◆ **WORKING DATA**:
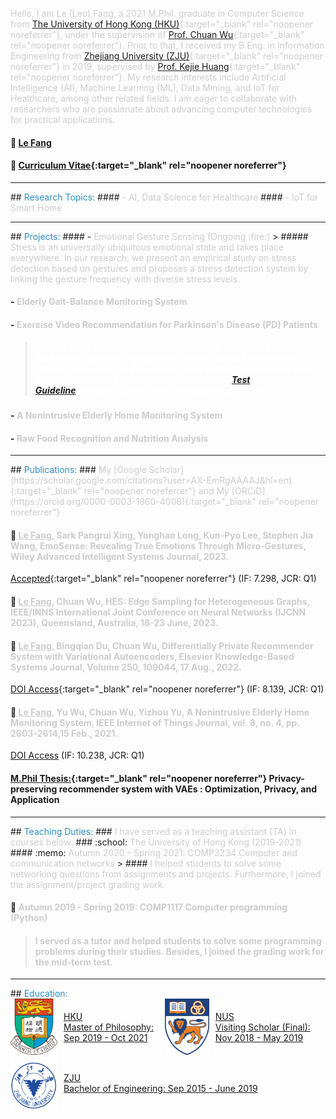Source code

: <span style="color: #cccccc;"> Hello, I am Le (Leo) Fang, a 2021 M.Phil. graduate in Computer Science from [The University of Hong Kong (HKU)](https://www.hku.hk/){:target="_blank" rel="noopener noreferrer"}, under the supervision of [Prof. Chuan Wu](https://i.cs.hku.hk/~cwu/index.html){:target="_blank" rel="noopener noreferrer"}. Prior to that, I received my B.Eng. in Information Engineering from [Zhejiang University (ZJU)](https://www.zju.edu.cn/english/){:target="_blank" rel="noopener noreferrer"} in 2019, supervised by [Prof. Kejie Huang](https://person.zju.edu.cn/en/huangkejie){:target="_blank" rel="noopener noreferrer"}. My research interests include Artificial Intelligence (AI), Machine Learning (ML), Data Mining, and IoT for Healthcare, among other related fields. I am eager to collaborate with researchers who are passionate about advancing computer technologies for practical applications. </span>

#### :email:  [Le Fang](mailto:lefang@connect.hku.hk?subject=Contact%20From%20[Github])
#### :scroll:	 [Curriculum Vitae](https://drive.google.com/file/d/1ecQ5bYDulEMCxVWKoVcQsc1yqgWMkddW/view?usp=sharing){:target="_blank" rel="noopener noreferrer"}

<hr>
## <a id="rt"></a><span style="color: #2E8BC0;">Research Topics: </span>
#### <span style="color: #cccccc;"> - AI, Data Science for Healthcare </span>
#### <span style="color: #cccccc;"> - IoT for Smart Home </span>

<hr>
## <a id="pro"></a><span style="color: #2E8BC0;">Projects: </span>
#### - <span style="color: #cccccc;"> Emotional Gesture Sensing (Ongoing :fire:)</span>
> ##### <span style="color: #cccccc;"> Stress is an universally ubiquitous emotional state and takes place everywhere. In our research, we present an empirical study on stress detection based on   gestures and proposes a stress detection system by linking the gesture frequency with diverse stress levels.</span>

#### - <span style="color: #cccccc;">Elderly Gait-Balance Monitoring System</span>
#### - <span style="color: #cccccc;">Exercise Video Recommendation for Parkinson's Disease (PD) Patients</span>
> ##### <span style="color: white;"> “PDex” is an exercise recommendation app designed for Parkinson’s disease (PD) patients, which focuses on exercise recovery research for PD patients. Now we provide both iOS and Android versions. Detailed are included in the [Test Guideline](https://docs.google.com/document/d/1bH4FAOvC6DQZ_qSEte93dAJAth4aztxp0S3UrtxEbtA/edit){:target="_blank" rel="noopener noreferrer"}.</span> 

#### - <span style="color: #cccccc;">A Nonintrusive Elderly Home Monitoring System</span>
#### - <span style="color: #cccccc;">Raw Food Recognition and Nutrition Analysis</span>

<hr>
## <a id="pub"></a> <span style="color: #2E8BC0;">Publications: </span>
### <span style="color: #cccccc;"> My [Google Scholar](https://scholar.google.com/citations?user=AX-EmRgAAAAJ&hl=en){:target="_blank" rel="noopener noreferrer"} and My [ORCiD](https://orcid.org/0000-0003-1860-4008){:target="_blank" rel="noopener noreferrer"}</span>

#### :page_facing_up:	 <span style="color: #cccccc;"> <u>Le Fang</u>, Sark Pangrui Xing, Yonghao Long, Kun-Pyo Lee, Stephen Jia Wang, EmoSense: Revealing True Emotions Through Micro-Gestures, Wiley Advanced Intelligent Systems Journal, 2023.</span>  
[Accepted](https://onlinelibrary.wiley.com/journal/26404567){:target="_blank" rel="noopener noreferrer"} (IF: 7.298, JCR: Q1)

#### :page_facing_up:	<span style="color: #cccccc;"> <u>Le Fang</u>, Chuan Wu, HES: Edge Sampling for Heterogeneous Graphs, IEEE/INNS International Joint Conference on Neural Networks (IJCNN 2023), Queensland, Australia, 18-23 June, 2023.</span> 

#### :page_facing_up:	 <span style="color: #cccccc;"> <u>Le Fang</u>, Bingqian Du, Chuan Wu, Differentially Private Recommender System with Variational Autoencoders, Elsevier Knowledge-Based Systems Journal, Volume 250, 109044, 17 Aug., 2022. </span> 
[DOI Access](https://doi.org/10.1016/j.knosys.2022.109044){:target="_blank" rel="noopener noreferrer"} (IF: 8.139, JCR: Q1)

#### :page_facing_up:	 <span style="color: #cccccc;"> <u>Le Fang</u>, Yu Wu, Chuan Wu, Yizhou Yu, A Nonintrusive Elderly Home Monitoring System, IEEE Internet of Things Journal, vol. 8, no. 4, pp. 2603-2614,15 Feb., 2021.</span>  
[DOI Access](https://ieeexplore.ieee.org/document/9177049) (IF: 10.238, JCR: Q1)

#### [M.Phil Thesis:](http://hdl.handle.net/10722/310289){:target="_blank" rel="noopener noreferrer"} Privacy-preserving recommender system with VAEs : Optimization, Privacy, and Application

<hr>
## <a id="td"></a> <span style="color: #2E8BC0;">Teaching Duties: </span>
### <span style="color: #cccccc;"> I have served as a teaching assistant (TA) in courses below:</span>  
### :school: <span style="color: #cccccc;">The University of Hong Kong (2019-2021)</span>
#### :memo: <span style="color: #cccccc;">Autumn 2020 - Spring 2021: COMP3234 Computer and communication networks</span>
> #### <span style="color: #cccccc;"> I helped students to solve some networking questions from assignments and projects. Furthermore, I joined the assignment/project grading work.</span>  

#### :memo: <span style="color: #cccccc;">Autumn 2019 - Spring 2019: COMP1117  Computer programming (Python)</span>
> #### <span style="color: #cccccc;"> I served as a tutor and helped students to solve some programming problems during their studies. Besides, I joined the grading work for the mid-term test.</span>  

<hr>
## <a id="edu"></a> <span style="color: #2E8BC0;">Education: </span>
<div style="display: flex; align-items: center; space-between;">
  <a href="https://hku.hk" target="_blank" style="display: flex; align-items: center;">
    <img src="assets/hku-removebg-preview.png" alt="HKU" style="width: 75px; height: 90px; margin-right: 10px;">
    <span>HKU <br> Master of Philosophy: Sep 2019 - Oct 2021</span>
  </a>
  
  <a href="https://nus.edu.sg" target="_blank" style="display: flex; align-items: center;">
    <img src="assets/nus.jpg" alt="NUS" style="width: 75px; height: 90px; margin-right: 10px;">
    <span>NUS <br> Visiting Scholar (Final): Nov 2018 - May 2019</span>
  </a>
</div>

<div style="display: flex; align-items: center;">
  <a href="https://www.zju.edu.cn/english/" target="_blank" style="display: flex; align-items: center;">
    <img src="assets/zju-removebg-preview.png" alt="ZJU" style="width: 75px; height: 90px; margin-right: 10px;">
    <span>ZJU <br> Bachelor of Engineering: Sep 2015 - June 2019</span>
  </a>
</div>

◆ **AIM OF THE EXERCISE**:
Without carrying over any pictures, retype the records above exactly.

◆ **WRITTEN SOLUTION**:
Source code

: <span style="color: #cccccc;"> Hello, I am Le (Leo) Fang, a 2021 M.Phil. graduate in Computer Science from [The University of Hong Kong (HKU)](https://www.hku.hk/){:target="_blank" rel="noopener noreferrer"}, under the supervision of [Prof. Chuan Wu](https://i.cs.hku.hk/~cwu/index.html){:target="_blank" rel="noopener noreferrer"}. Prior to that, I received my B.Eng. in Information Engineering from [Zhejiang University (ZJU)](https://www.zju.edu.cn/english/){:target="_blank" rel="noopener noreferrer"} in 2019, supervised by [Prof. Kejie Huang](https://person.zju.edu.cn/en/huangkejie){:target="_blank" rel="noopener noreferrer"}. My research interests include Artificial Intelligence (AI), Machine Learning (ML), Data Mining, and IoT for Healthcare, among other related fields. I am eager to collaborate with researchers who are passionate about advancing computer technologies for practical applications. </span>

#### :email:  [Le Fang](mailto:lefang@connect.hku.hk?subject=Contact%20From%20[Github])
#### :scroll:	 [Curriculum Vitae](https://drive.google.com/file/d/1ecQ5bYDulEMCxVWKoVcQsc1yqgWMkddW/view?usp=sharing){:target="_blank" rel="noopener noreferrer"}

<hr>
## <a id="rt"></a><span style="color: #2E8BC0;">Research Topics: </span>
#### <span style="color: #cccccc;"> - AI, Data Science for Healthcare </span>
#### <span style="color: #cccccc;"> - IoT for Smart Home </span>

<hr>
## <a id="pro"></a><span style="color: #2E8BC0;">Projects: </span>
#### - <span style="color: #cccccc;"> Emotional Gesture Sensing (Ongoing :fire:)</span>
> ##### <span style="color: #cccccc;"> Stress is an universally ubiquitous emotional state and takes place everywhere. In our research, we present an empirical study on stress detection based on   gestures and proposes a stress detection system by linking the gesture frequency with diverse stress levels.</span>

#### - <span style="color: #cccccc;">Elderly Gait-Balance Monitoring System</span>
#### - <span style="color: #cccccc;">Exercise Video Recommendation for Parkinson's Disease (PD) Patients</span>
> ##### <span style="color: white;"> “PDex” is an exercise recommendation app designed for Parkinson’s disease (PD) patients, which focuses on exercise recovery research for PD patients. Now we provide both iOS and Android versions. Detailed are included in the [Test Guideline](https://docs.google.com/document/d/1bH4FAOvC6DQZ_qSEte93dAJAth4aztxp0S3UrtxEbtA/edit){:target="_blank" rel="noopener noreferrer"}.</span> 

#### - <span style="color: #cccccc;">A Nonintrusive Elderly Home Monitoring System</span>
#### - <span style="color: #cccccc;">Raw Food Recognition and Nutrition Analysis</span>

<hr>
## <a id="pub"></a> <span style="color: #2E8BC0;">Publications: </span>
### <span style="color: #cccccc;"> My [Google Scholar](https://scholar.google.com/citations?user=AX-EmRgAAAAJ&hl=en){:target="_blank" rel="noopener noreferrer"} and My [ORCiD](https://orcid.org/0000-0003-1860-4008){:target="_blank" rel="noopener noreferrer"}</span>

#### :page_facing_up:	 <span style="color: #cccccc;"> <u>Le Fang</u>, Sark Pangrui Xing, Yonghao Long, Kun-Pyo Lee, Stephen Jia Wang, EmoSense: Revealing True Emotions Through Micro-Gestures, Wiley Advanced Intelligent Systems Journal, 2023.</span>  
[Accepted](https://onlinelibrary.wiley.com/journal/26404567){:target="_blank" rel="noopener noreferrer"} (IF: 7.298, JCR: Q1)

#### :page_facing_up:	<span style="color: #cccccc;"> <u>Le Fang</u>, Chuan Wu, HES: Edge Sampling for Heterogeneous Graphs, IEEE/INNS International Joint Conference on Neural Networks (IJCNN 2023), Queensland, Australia, 18-23 June, 2023.</span> 

#### :page_facing_up:	 <span style="color: #cccccc;"> <u>Le Fang</u>, Bingqian Du, Chuan Wu, Differentially Private Recommender System with Variational Autoencoders, Elsevier Knowledge-Based Systems Journal, Volume 250, 109044, 17 Aug., 2022. </span> 
[DOI Access](https://doi.org/10.1016/j.knosys.2022.109044){:target="_blank" rel="noopener noreferrer"} (IF: 8.139, JCR: Q1)

#### :page_facing_up:	 <span style="color: #cccccc;"> <u>Le Fang</u>, Yu Wu, Chuan Wu, Yizhou Yu, A Nonintrusive Elderly Home Monitoring System, IEEE Internet of Things Journal, vol. 8, no. 4, pp. 2603-2614,15 Feb., 2021.</span>  
[DOI Access](https://ieeexplore.ieee.org/document/9177049) (IF: 10.238, JCR: Q1)

#### [M.Phil Thesis:](http://hdl.handle.net/10722/310289){:target="_blank" rel="noopener noreferrer"} Privacy-preserving recommender system with VAEs : Optimization, Privacy, and Application

<hr>
## <a id="td"></a> <span style="color: #2E8BC0;">Teaching Duties: </span>
### <span style="color: #cccccc;"> I have served as a teaching assistant (TA) in courses below:</span>  
### :school: <span style="color: #cccccc;">The University of Hong Kong (2019-2021)</span>
#### :memo: <span style="color: #cccccc;">Autumn 2020 - Spring 2021: COMP3234 Computer and communication networks</span>
> #### <span style="color: #cccccc;"> I helped students to solve some networking questions from assignments and projects. Furthermore, I joined the assignment/project grading work.</span>  

#### :memo: <span style="color: #cccccc;">Autumn 2019 - Spring 2019: COMP1117  Computer programming (Python)</span>
> #### <span style="color: #cccccc;"> I served as a tutor and helped students to solve some programming problems during their studies. Besides, I joined the grading work for the mid-term test.</span>  

<hr>
## <a id="edu"></a> <span style="color: #2E8BC0;">Education: </span>
<div style="display: flex; align-items: center; space-between;">
  <a href="https://hku.hk" target="_blank" style="display: flex; align-items: center;">
    <img src="assets/hku-removebg-preview.png" alt="HKU" style="width: 75px; height: 90px; margin-right: 10px;">
    <span>HKU <br> Master of Philosophy: Sep 2019 - Oct 2021</span>
  </a>
  
  <a href="https://nus.edu.sg" target="_blank" style="display: flex; align-items: center;">
    <img src="assets/nus.jpg" alt="NUS" style="width: 75px; height: 90px; margin-right: 10px;">
    <span>NUS <br> Visiting Scholar (Final): Nov 2018 - May 2019</span>
  </a>
</div>

<div style="display: flex; align-items: center;">
  <a href="https://www.zju.edu.cn/english/" target="_blank" style="display: flex; align-items: center;">
    <img src="assets/zju-removebg-preview.png" alt="ZJU" style="width: 75px; height: 90px; margin-right: 10px;">
    <span>ZJU <br> Bachelor of Engineering: Sep 2015 - June 2019</span>
  </a>
</div>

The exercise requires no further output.